Current Institutional Affiliation
Professor, Philosophy, Universidad de Chile

Award Information

International Dissertation Research Fellowship 2011
Institutional Affiliation (at time of award):
History, University of Texas / Austin
War, Politics, and Ritual in Colonial Borderlands of the New World: Spanish-Indian Conferences as Spaces of Negotiation and Cultural Hybridity (Chichimeca, Guarani, and Mapuche)

My dissertation project is at the same time a revisionist, comparative, and interdisciplinary study of the complex dynamics of three colonial borderlands of the Spanish Empire in America.The Chichimeca from northern New Spain, the Guaraní from the Paraguayan jungle, and the Mapuche of the forests of southern Chile and the pampas of Rio de La Plata were three native societies that challenged the Spaniards' military capacity in the New World. The successful resistance of these three cultures forced the Spanish Empire to implement a policy of agreements based on the recognition of their political autonomy and territories. My research focuses on the Spanish-Indian Conferences, interethnic councils that began among the Chichimeca, but reached a higher level of complexity among the Guaraní and Mapuche. The central hypothesis of this project is that these intercultural meetings were an instance of hybridity in which two cultural forms converged: Indian ritual and Spanish political protocol. As a revisionist study, this project problematizes the recent historiographical assertion that this policy of pacts mediated by gift-giving was born in French, British, and Dutch colonies, and was later borrowed by the Spanish.

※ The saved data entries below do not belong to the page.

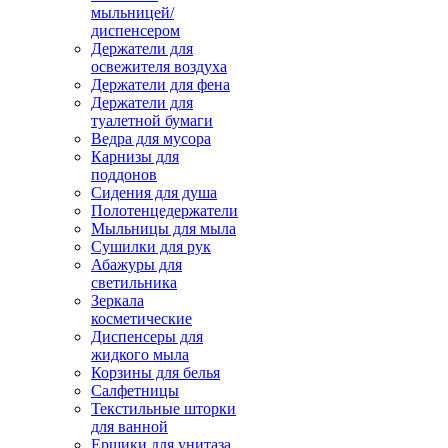
мыльницей/
диспенсером
Держатели для
освежителя воздуха
Держатели для фена
Держатели для
туалетной бумаги
Ведра для мусора
Карнизы для
поддонов
Сидения для душа
Полотенцедержатели
Мыльницы для мыла
Сушилки для рук
Абажуры для
светильника
Зеркала
косметические
Диспенсеры для
жидкого мыла
Корзины для белья
Салфетницы
Текстильные шторки
для ванной
Ершики для унитаза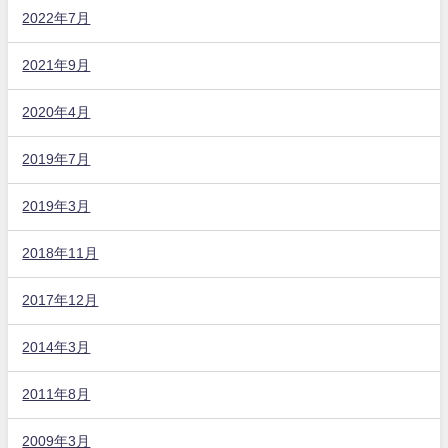
2022年7月
2021年9月
2020年4月
2019年7月
2019年3月
2018年11月
2017年12月
2014年3月
2011年8月
2009年3月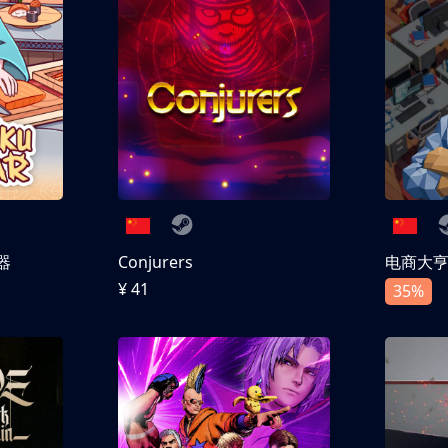
器
Conjurers
电商大
¥ 41
35%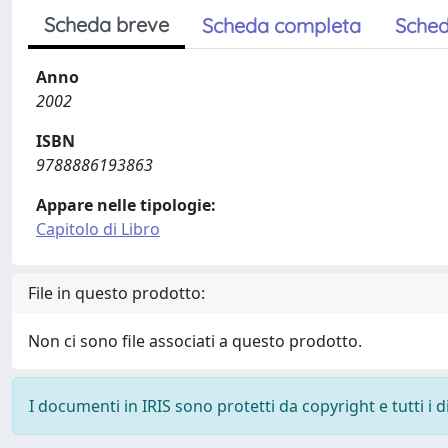
Scheda breve
Scheda completa
Sched
Anno
2002
ISBN
9788886193863
Appare nelle tipologie:
Capitolo di Libro
File in questo prodotto:
Non ci sono file associati a questo prodotto.
I documenti in IRIS sono protetti da copyright e tutti i di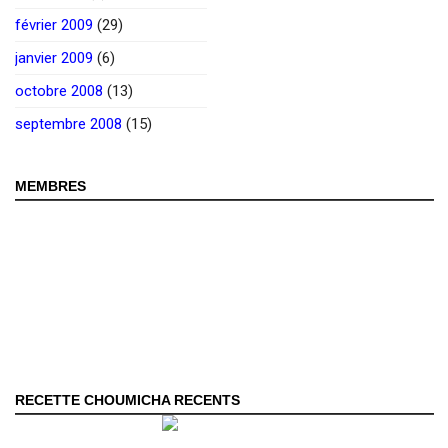
février 2009
(29)
janvier 2009
(6)
octobre 2008
(13)
septembre 2008
(15)
MEMBRES
RECETTE CHOUMICHA RECENTS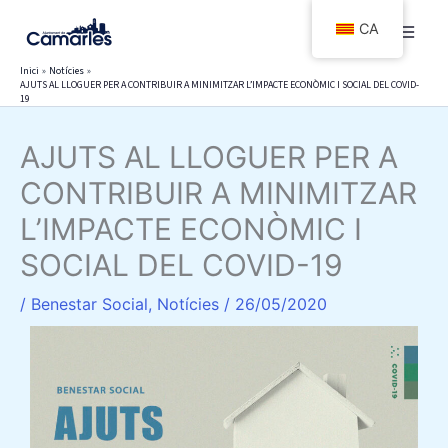
Vés
CA
al
contingut
Inici
Notícies
AJUTS AL LLOGUER PER A CONTRIBUIR A MINIMITZAR L’IMPACTE ECONÒMIC I SOCIAL DEL COVID-
19
AJUTS AL LLOGUER PER A
CONTRIBUIR A MINIMITZAR
L’IMPACTE ECONÒMIC I
SOCIAL DEL COVID-19
/
Benestar Social
,
Notícies
/
26/05/2020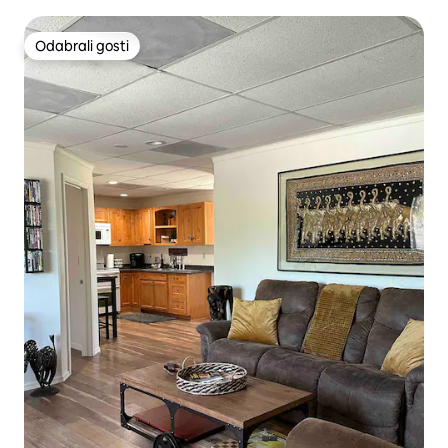
Odabrali gosti
Odabrali gosti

By contrast, I assert that it actually formed in the Spanish borderlands of the New World. This is a comparative study because it seeks to assess the successes and failures of the intercultural policies as they differed and converged along the borders of the Spanish Empire, and how the experiences of one region served to inform and shape the interethnic relationship in others. Finally, the interdisciplinary aspect of this study involves both a historical and discursive analysis of colonial documentation, and an interpretation of the material culture used in these Conferences through Interpretive Anthropology and Symbolic Archeology. Due to its interdisciplinary nature, my project requires working in both archives and museums.